LES FRICHES, C’EST CHIC
Entrepôts en ruine, voies de chemin de fer : les friches industrielles sont converties en terrain de jeu pour fêtards, artistes ou familles décontractées. A quoi doit-on leur seconde vie?
Le dimanche, c’est la cohue à Grand Train (1), dans le 18e arrondissement parisien. Au niveau des voies de chemin de fer se dévoilent de majestueuses halles qui accueillent épiceries et restaurants, comme la fabrique à empañadas The Asado Club ou la cantine coréenne Jules et Shim. Des locomotives anciennes rutilent, des poules caquettent. Et les familles attifées en A. P. C. s’assoient à même les rails, avec vue sur des tours de logements sociaux. Le bonheur. Jusqu’ici, les artistes investissant les lieux en friche se faisaient expulser sans ménagement. A Grand Train, la SNCF est entrée en « coprod » avec l’équipe de Ground Control pour faire vivre ce lieu, qui a réjoui 200 000 visiteurs l’été dernier.
Que s’est-il passé ? Rien moins qu’une révolution à la SNCF, qui a créé il y a un an une entité chargée de gérer son patrimoine ferroviaire inutilisé. Comme un cadeau, 14 sites furent mis à disposition des porteurs de projets culturels. « Il y a eu un avant/après, explique Carine de Jessey, directrice de la communication de SNCF Immobilier. Cette décision politique a été prise au plus haut niveau. Cela a permis d’o rir à ces sites une deuxième vie, avant qu’ils ne reviennent à la ville. » Car, dans quelques mois, cet incroyable espace sera converti en écoquartier. Autre terrain de jeu SNCF, très artistico-festif: l’ancienne gare des Mines de la Porte d’Aubervilliers, rebaptisée « La Station » (2). Autour du site, des bureaux et, non loin, un camp de Roms : le soir, le quartier est plutôt désolé… Mais le week-end, 400 fêtards viennent y écouter de la musique alternative. Son bâtiment est devenu un lieu d’expo et sa cour accueille quelques food trucks, un bar et des transats rayonnant autour d’une grande scène pour les live… Derrière ce lifting, on retrouve Olivier Le Gal du Collectif MU, qui se dédie à la création sonore. « Nous avons signé une occupation temporaire de six mois, qu’on aimerait prolonger. Nous ne versons pas de loyer, mais nous leur donnons 20% des bénéfices. »

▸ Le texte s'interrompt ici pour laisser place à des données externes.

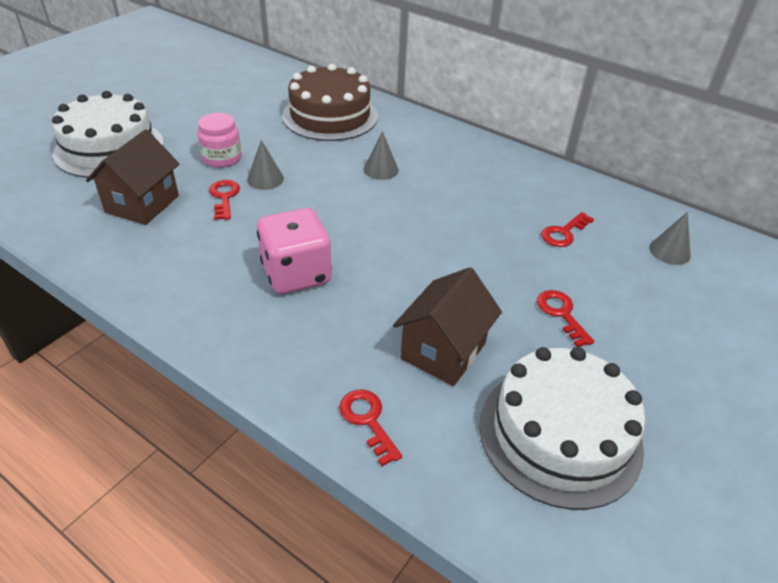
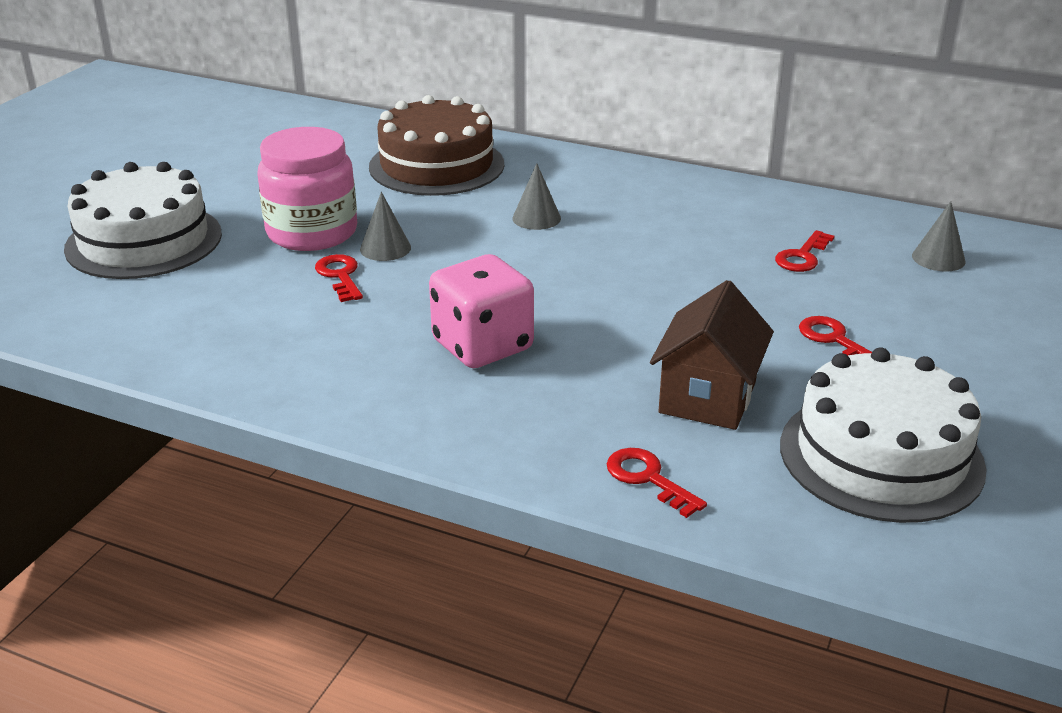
camera: 10 degrees left, 10 degrees down
brown house [86,129,179,225] -> none
pink jar [197,113,242,168] -> pink jar [258,127,357,251], size x1.65

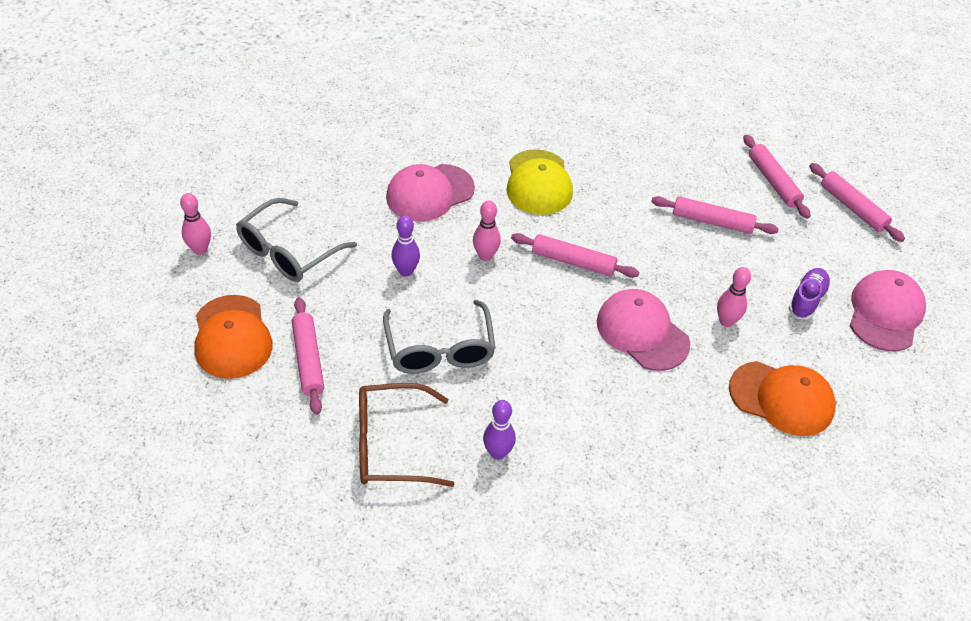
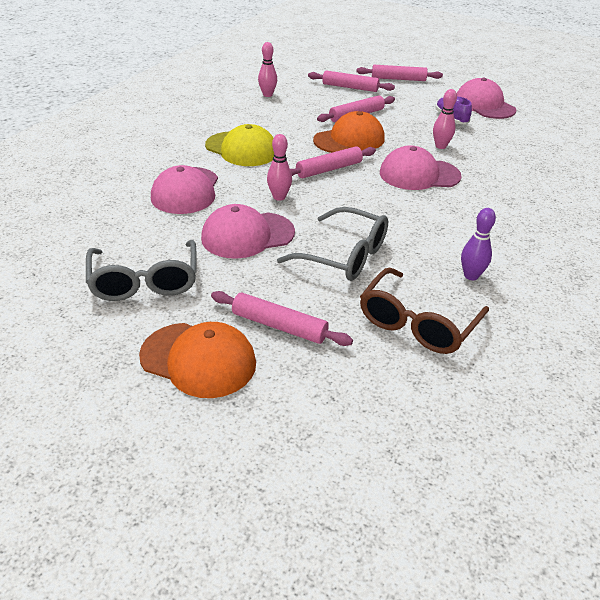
camera: 50 degrees left, 10 degrees down
pink bowling pin [180,193,211,255] -> pink bowling pin moved to [258,42,277,97]
purple bowling pin [392,216,420,277] -> pink cap [201,204,295,259]
orange cap [729,361,836,436] -> orange cap moved to [313,111,385,153]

Halle Papin à Pantin (3), avec musique et barbecues, Friche Miko (4) au bord de l’Ourcq où se discute le futur de l’architecture dans la ville la journée avec dj sets le soir, La Réserve Malako (5), hangar de 2 000 m2, avec street art et terrains de pétanque… Les friches renaissent de leurs cendres. Aux Grands Voisins, dans le 14e arrondissement, les 3 hectares de l’ancien site de l’hôpital Saint-Vincent-de-Paul accueillent un vrai village de 1000 personnes, chapeauté par l’association Aurore qui y a ouvert 5 centres pour personnes en insertion. A leurs côtés, on trouve des espaces artistiques, du coworking, des entreprises solidaires, des médias innovants, une ferme urbaine : en tout, 130 structures… et un couvent de religieuses. « C’est la première fois qu’une telle initiative mélange personnes en insertion, salariés lambda et visiteurs. C’est une gestion collaborative, basée sur le participatif », explique Florie Gaillard, chargée de la programmation. Les friches ont la cote, espérons que toutes ne seront pas converties à terme en copropriétés. Nos barbecues artistico-urbains en dépendent. (1) Grand Train/ Ground Control, 26ter, rue Ordener, Paris 18e. (2) La Station, 29, avenue de la Porte d’Aubervilliers, Paris 18e. (3) La Halle Papin, 62, rue Denis-Papin, Pantin. (4) La friche Miko, 151, rue de Paris, Bobigny. (5) La Réserve Malakoff, 7, rue Paul-Bert, Malakoff. 6) Les Grands Voisins, 82, avenue Denfert-Rochereau, Paris 14e.